| DATA SUPPLIED |
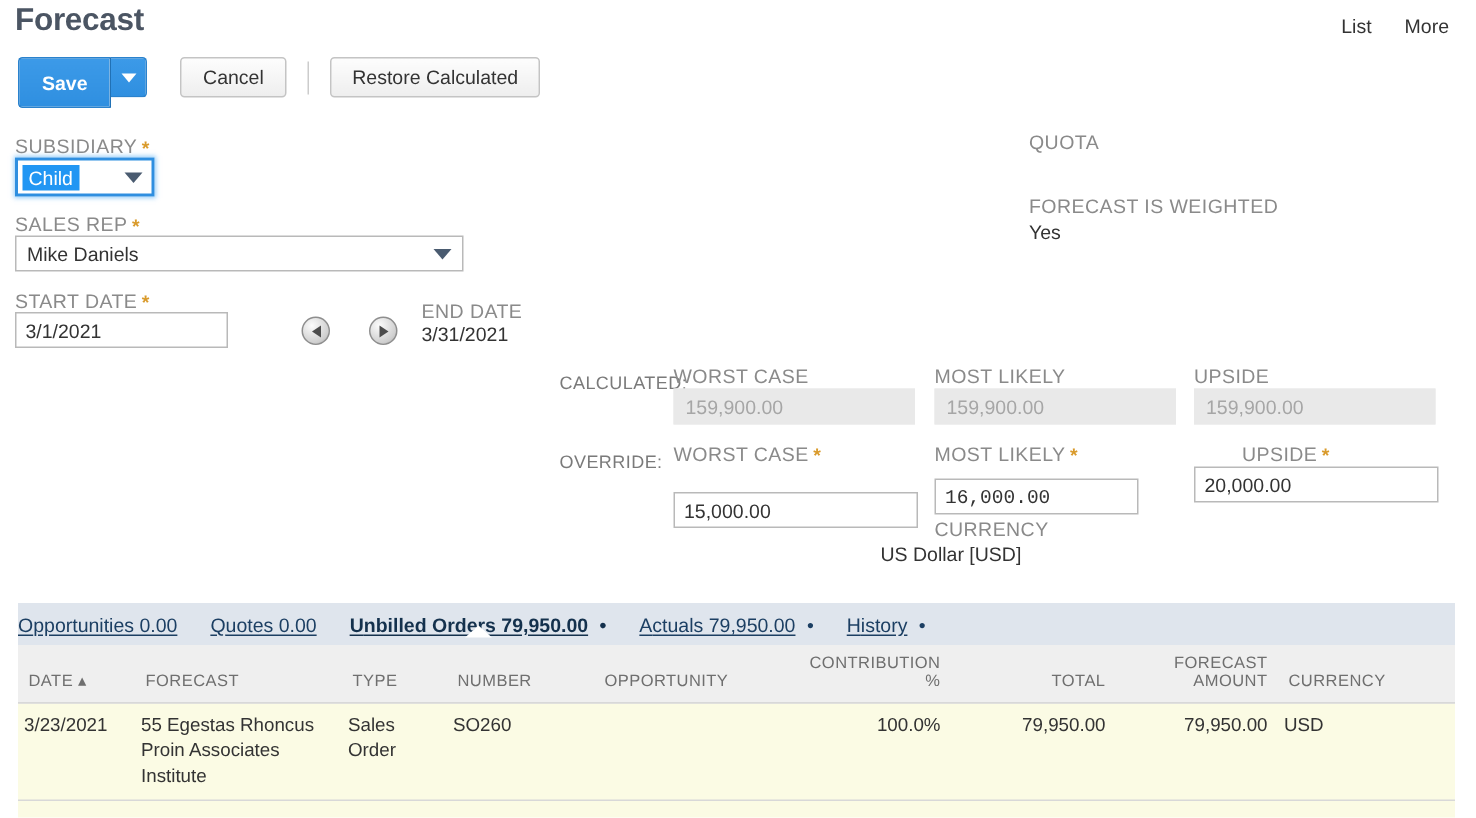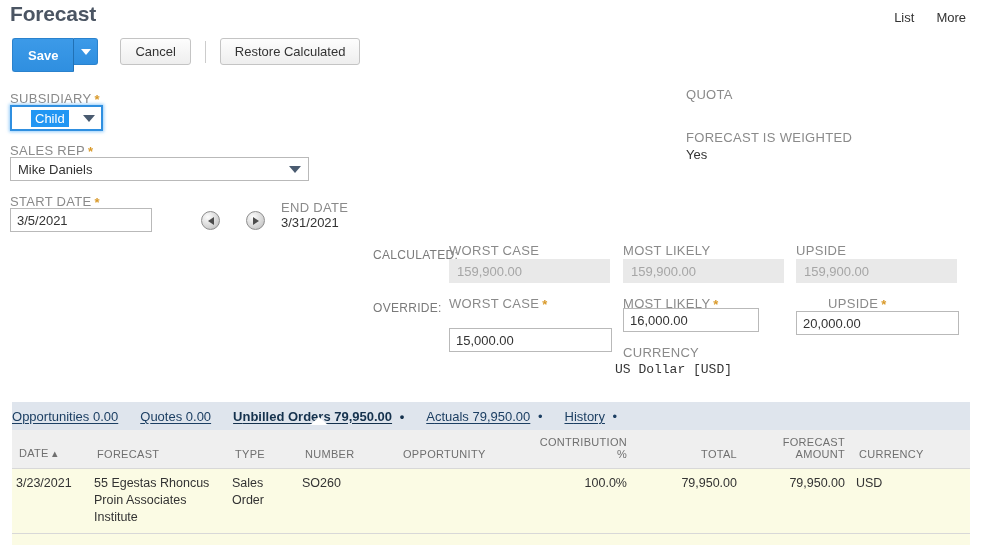"Child" #subsidiary-select { padding: 0 6px 0 16px -> 0 6px 0 0 }
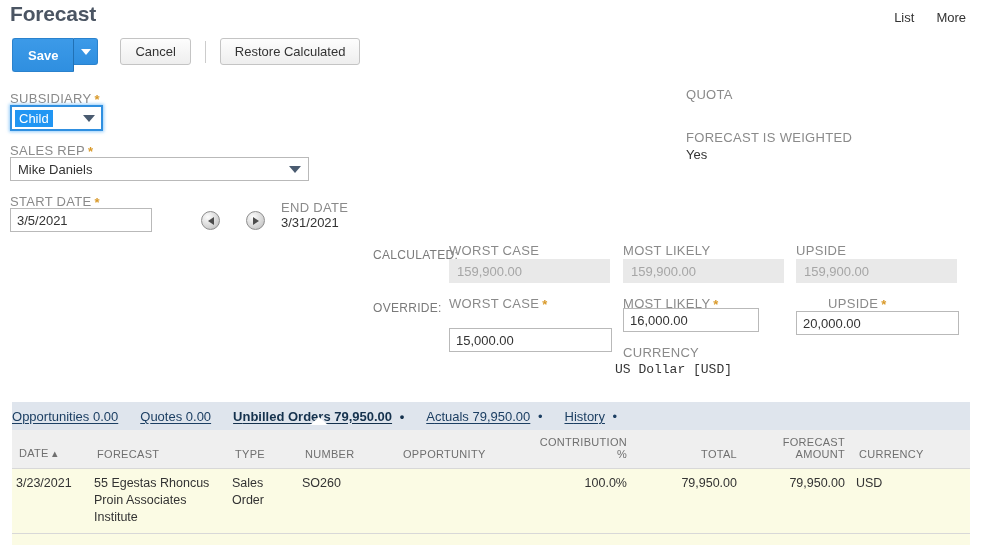"3/5/2021" div.txt-input { text: 3/5/2021 -> 3/1/2021 }
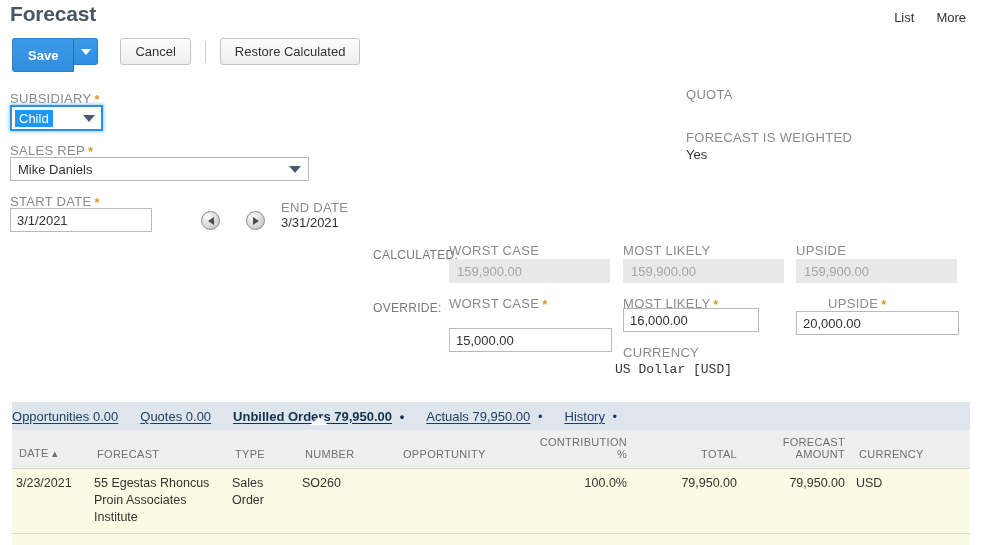"16,000.00" div.txt-input { font-family: none -> Liberation Mono, monospace; top: 308px -> 319px }
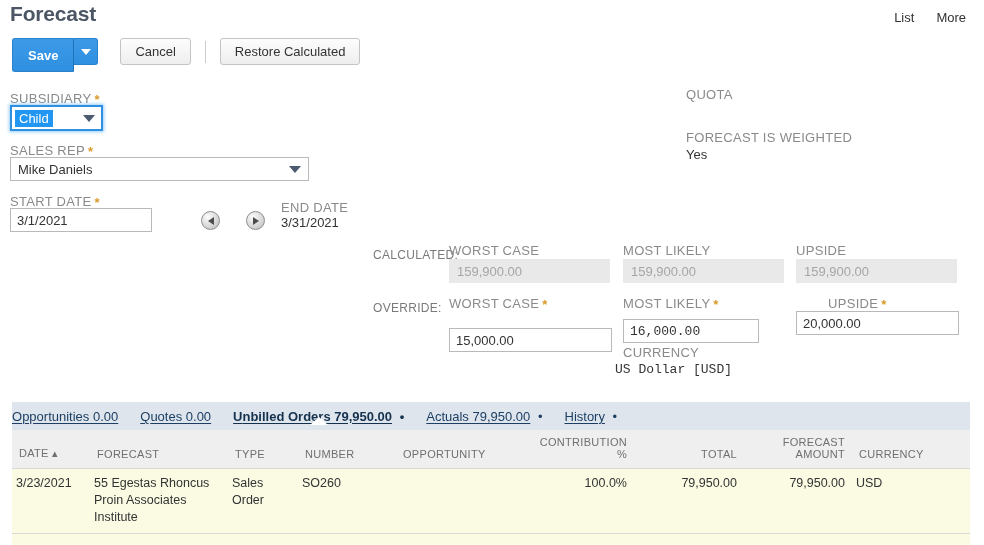"US Dollar [USD]" div.static-val { font-family: Liberation Mono, monospace -> none; left: 615px -> 587px }
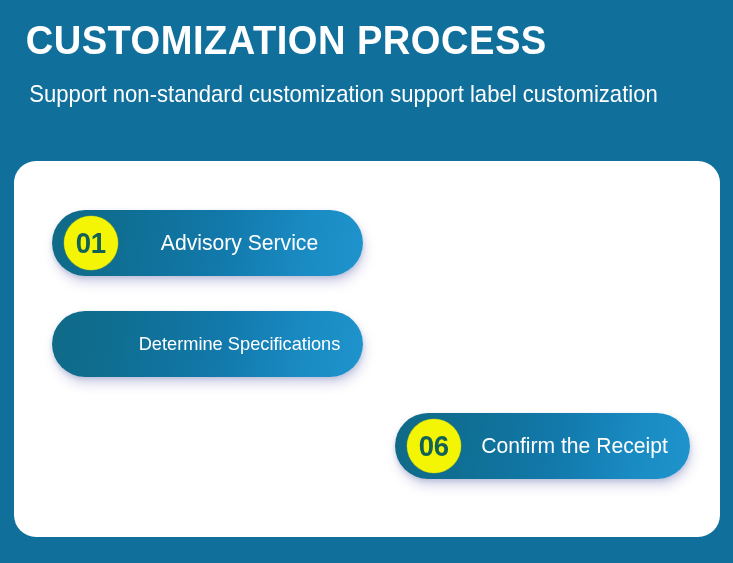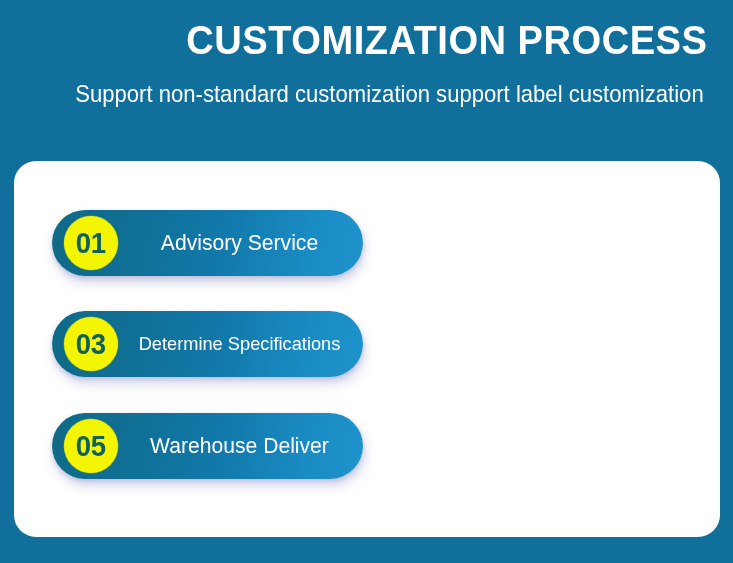"CUSTOMIZATION PROCESS" .header { text-align: right -> left }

| YOUR TASK |
Write every record out again exactly as written. Pictures don't belong in the copy.

| PROBLEM SOLUTION |
"Child" #subsidiary-select { padding: 0 6px 0 16px -> 0 6px 0 0 }
"3/5/2021" div.txt-input { text: 3/5/2021 -> 3/1/2021 }
"16,000.00" div.txt-input { font-family: none -> Liberation Mono, monospace; top: 308px -> 319px }
"US Dollar [USD]" div.static-val { font-family: Liberation Mono, monospace -> none; left: 615px -> 587px }
"CUSTOMIZATION PROCESS" .header { text-align: right -> left }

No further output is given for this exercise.